=== EXERCISE GOAL ===
Print all of the data exactly, with no line missing.

Dataset entries

====

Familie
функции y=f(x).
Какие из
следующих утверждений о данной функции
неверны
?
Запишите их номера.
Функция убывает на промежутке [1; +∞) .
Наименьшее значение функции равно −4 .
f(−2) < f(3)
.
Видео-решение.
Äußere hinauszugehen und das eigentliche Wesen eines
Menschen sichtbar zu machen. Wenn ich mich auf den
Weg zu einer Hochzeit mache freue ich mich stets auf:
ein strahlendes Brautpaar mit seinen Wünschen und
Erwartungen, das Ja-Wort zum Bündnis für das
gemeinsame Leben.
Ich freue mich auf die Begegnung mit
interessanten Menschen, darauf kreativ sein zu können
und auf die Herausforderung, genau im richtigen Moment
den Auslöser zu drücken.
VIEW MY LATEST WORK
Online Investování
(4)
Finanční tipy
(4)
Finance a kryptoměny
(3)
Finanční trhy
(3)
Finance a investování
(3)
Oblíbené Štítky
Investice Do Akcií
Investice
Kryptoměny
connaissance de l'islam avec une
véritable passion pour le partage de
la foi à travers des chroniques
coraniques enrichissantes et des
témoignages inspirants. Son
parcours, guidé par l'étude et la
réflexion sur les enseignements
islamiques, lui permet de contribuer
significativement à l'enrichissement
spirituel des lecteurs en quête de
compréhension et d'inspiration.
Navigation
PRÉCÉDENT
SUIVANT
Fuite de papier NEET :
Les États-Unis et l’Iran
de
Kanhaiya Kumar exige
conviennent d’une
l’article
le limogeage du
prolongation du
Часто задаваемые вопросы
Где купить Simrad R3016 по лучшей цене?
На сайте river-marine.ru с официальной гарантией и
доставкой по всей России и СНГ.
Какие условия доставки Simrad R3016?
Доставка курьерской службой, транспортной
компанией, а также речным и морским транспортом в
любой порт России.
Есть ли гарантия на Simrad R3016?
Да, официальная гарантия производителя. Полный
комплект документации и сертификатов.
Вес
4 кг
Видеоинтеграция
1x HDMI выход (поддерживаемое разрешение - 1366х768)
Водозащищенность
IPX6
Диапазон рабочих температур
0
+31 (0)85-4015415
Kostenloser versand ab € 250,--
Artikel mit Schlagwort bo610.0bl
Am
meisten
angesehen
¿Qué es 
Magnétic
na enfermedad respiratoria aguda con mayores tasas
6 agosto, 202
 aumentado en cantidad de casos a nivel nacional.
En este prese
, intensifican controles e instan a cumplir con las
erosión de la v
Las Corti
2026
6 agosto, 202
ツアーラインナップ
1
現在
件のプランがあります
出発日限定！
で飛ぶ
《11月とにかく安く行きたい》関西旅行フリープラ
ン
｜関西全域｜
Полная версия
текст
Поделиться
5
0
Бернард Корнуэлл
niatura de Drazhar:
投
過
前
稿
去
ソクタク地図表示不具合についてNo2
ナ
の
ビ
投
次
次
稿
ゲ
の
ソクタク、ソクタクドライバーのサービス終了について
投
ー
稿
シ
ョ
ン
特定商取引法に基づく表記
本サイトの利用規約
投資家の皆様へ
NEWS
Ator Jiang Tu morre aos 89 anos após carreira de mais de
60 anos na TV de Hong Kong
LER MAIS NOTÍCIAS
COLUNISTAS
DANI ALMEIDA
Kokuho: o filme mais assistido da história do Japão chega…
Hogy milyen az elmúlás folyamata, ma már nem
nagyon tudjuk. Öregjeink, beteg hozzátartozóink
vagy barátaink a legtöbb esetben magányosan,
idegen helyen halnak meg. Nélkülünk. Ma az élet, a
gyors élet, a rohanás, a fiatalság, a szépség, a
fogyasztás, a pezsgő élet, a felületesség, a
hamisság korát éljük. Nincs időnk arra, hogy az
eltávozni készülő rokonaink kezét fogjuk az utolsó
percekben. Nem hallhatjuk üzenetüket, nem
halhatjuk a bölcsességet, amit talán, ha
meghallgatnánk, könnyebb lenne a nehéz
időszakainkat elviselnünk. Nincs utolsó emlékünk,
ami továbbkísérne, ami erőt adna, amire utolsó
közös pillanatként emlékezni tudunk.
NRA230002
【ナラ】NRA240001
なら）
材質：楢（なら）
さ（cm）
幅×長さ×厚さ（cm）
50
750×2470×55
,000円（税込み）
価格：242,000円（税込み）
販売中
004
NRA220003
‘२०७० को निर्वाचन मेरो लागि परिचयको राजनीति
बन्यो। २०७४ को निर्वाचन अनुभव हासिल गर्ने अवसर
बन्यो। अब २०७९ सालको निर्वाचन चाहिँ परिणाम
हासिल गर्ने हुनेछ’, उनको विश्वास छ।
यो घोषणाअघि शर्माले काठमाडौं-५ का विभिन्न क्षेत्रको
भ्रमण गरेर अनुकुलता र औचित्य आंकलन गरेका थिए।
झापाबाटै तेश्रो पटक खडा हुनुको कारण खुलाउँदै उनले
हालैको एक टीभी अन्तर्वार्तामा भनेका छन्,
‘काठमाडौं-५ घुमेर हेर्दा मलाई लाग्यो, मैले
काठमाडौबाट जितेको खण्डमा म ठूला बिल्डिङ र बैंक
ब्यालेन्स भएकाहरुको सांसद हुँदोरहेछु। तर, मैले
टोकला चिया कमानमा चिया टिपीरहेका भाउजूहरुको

====

=== REPLY ===
Familie
функции y=f(x).
Какие из
следующих утверждений о данной функции
неверны
?
Запишите их номера.
Функция убывает на промежутке [1; +∞) .
Наименьшее значение функции равно −4 .
f(−2) < f(3)
.
Видео-решение.
Äußere hinauszugehen und das eigentliche Wesen eines
Menschen sichtbar zu machen. Wenn ich mich auf den
Weg zu einer Hochzeit mache freue ich mich stets auf:
ein strahlendes Brautpaar mit seinen Wünschen und
Erwartungen, das Ja-Wort zum Bündnis für das
gemeinsame Leben.
Ich freue mich auf die Begegnung mit
interessanten Menschen, darauf kreativ sein zu können
und auf die Herausforderung, genau im richtigen Moment
den Auslöser zu drücken.
VIEW MY LATEST WORK
Online Investování
(4)
Finanční tipy
(4)
Finance a kryptoměny
(3)
Finanční trhy
(3)
Finance a investování
(3)
Oblíbené Štítky
Investice Do Akcií
Investice
Kryptoměny
connaissance de l'islam avec une
véritable passion pour le partage de
la foi à travers des chroniques
coraniques enrichissantes et des
témoignages inspirants. Son
parcours, guidé par l'étude et la
réflexion sur les enseignements
islamiques, lui permet de contribuer
significativement à l'enrichissement
spirituel des lecteurs en quête de
compréhension et d'inspiration.
Navigation
PRÉCÉDENT
SUIVANT
Fuite de papier NEET :
Les États-Unis et l’Iran
de
Kanhaiya Kumar exige
conviennent d’une
l’article
le limogeage du
prolongation du
Часто задаваемые вопросы
Где купить Simrad R3016 по лучшей цене?
На сайте river-marine.ru с официальной гарантией и
доставкой по всей России и СНГ.
Какие условия доставки Simrad R3016?
Доставка курьерской службой, транспортной
компанией, а также речным и морским транспортом в
любой порт России.
Есть ли гарантия на Simrad R3016?
Да, официальная гарантия производителя. Полный
комплект документации и сертификатов.
Вес
4 кг
Видеоинтеграция
1x HDMI выход (поддерживаемое разрешение - 1366х768)
Водозащищенность
IPX6
Диапазон рабочих температур
0
+31 (0)85-4015415
Kostenloser versand ab € 250,--
Artikel mit Schlagwort bo610.0bl
Am
meisten
angesehen
¿Qué es 
Magnétic
na enfermedad respiratoria aguda con mayores tasas
6 agosto, 202
 aumentado en cantidad de casos a nivel nacional.
En este prese
, intensifican controles e instan a cumplir con las
erosión de la v
Las Corti
2026
6 agosto, 202
ツアーラインナップ
1
現在
件のプランがあります
出発日限定！
で飛ぶ
《11月とにかく安く行きたい》関西旅行フリープラ
ン
｜関西全域｜
Полная версия
текст
Поделиться
5
0
Бернард Корнуэлл
niatura de Drazhar:
投
過
前
稿
去
ソクタク地図表示不具合についてNo2
ナ
の
ビ
投
次
次
稿
ゲ
の
ソクタク、ソクタクドライバーのサービス終了について
投
ー
稿
シ
ョ
ン
特定商取引法に基づく表記
本サイトの利用規約
投資家の皆様へ
NEWS
Ator Jiang Tu morre aos 89 anos após carreira de mais de
60 anos na TV de Hong Kong
LER MAIS NOTÍCIAS
COLUNISTAS
DANI ALMEIDA
Kokuho: o filme mais assistido da história do Japão chega…
Hogy milyen az elmúlás folyamata, ma már nem
nagyon tudjuk. Öregjeink, beteg hozzátartozóink
vagy barátaink a legtöbb esetben magányosan,
idegen helyen halnak meg. Nélkülünk. Ma az élet, a
gyors élet, a rohanás, a fiatalság, a szépség, a
fogyasztás, a pezsgő élet, a felületesség, a
hamisság korát éljük. Nincs időnk arra, hogy az
eltávozni készülő rokonaink kezét fogjuk az utolsó
percekben. Nem hallhatjuk üzenetüket, nem
halhatjuk a bölcsességet, amit talán, ha
meghallgatnánk, könnyebb lenne a nehéz
időszakainkat elviselnünk. Nincs utolsó emlékünk,
ami továbbkísérne, ami erőt adna, amire utolsó
közös pillanatként emlékezni tudunk.
NRA230002
【ナラ】NRA240001
なら）
材質：楢（なら）
さ（cm）
幅×長さ×厚さ（cm）
50
750×2470×55
,000円（税込み）
価格：242,000円（税込み）
販売中
004
NRA220003
‘२०७० को निर्वाचन मेरो लागि परिचयको राजनीति
बन्यो। २०७४ को निर्वाचन अनुभव हासिल गर्ने अवसर
बन्यो। अब २०७९ सालको निर्वाचन चाहिँ परिणाम
हासिल गर्ने हुनेछ’, उनको विश्वास छ।
यो घोषणाअघि शर्माले काठमाडौं-५ का विभिन्न क्षेत्रको
भ्रमण गरेर अनुकुलता र औचित्य आंकलन गरेका थिए।
झापाबाटै तेश्रो पटक खडा हुनुको कारण खुलाउँदै उनले
हालैको एक टीभी अन्तर्वार्तामा भनेका छन्,
‘काठमाडौं-५ घुमेर हेर्दा मलाई लाग्यो, मैले
काठमाडौबाट जितेको खण्डमा म ठूला बिल्डिङ र बैंक
ब्यालेन्स भएकाहरुको सांसद हुँदोरहेछु। तर, मैले
टोकला चिया कमानमा चिया टिपीरहेका भाउजूहरुको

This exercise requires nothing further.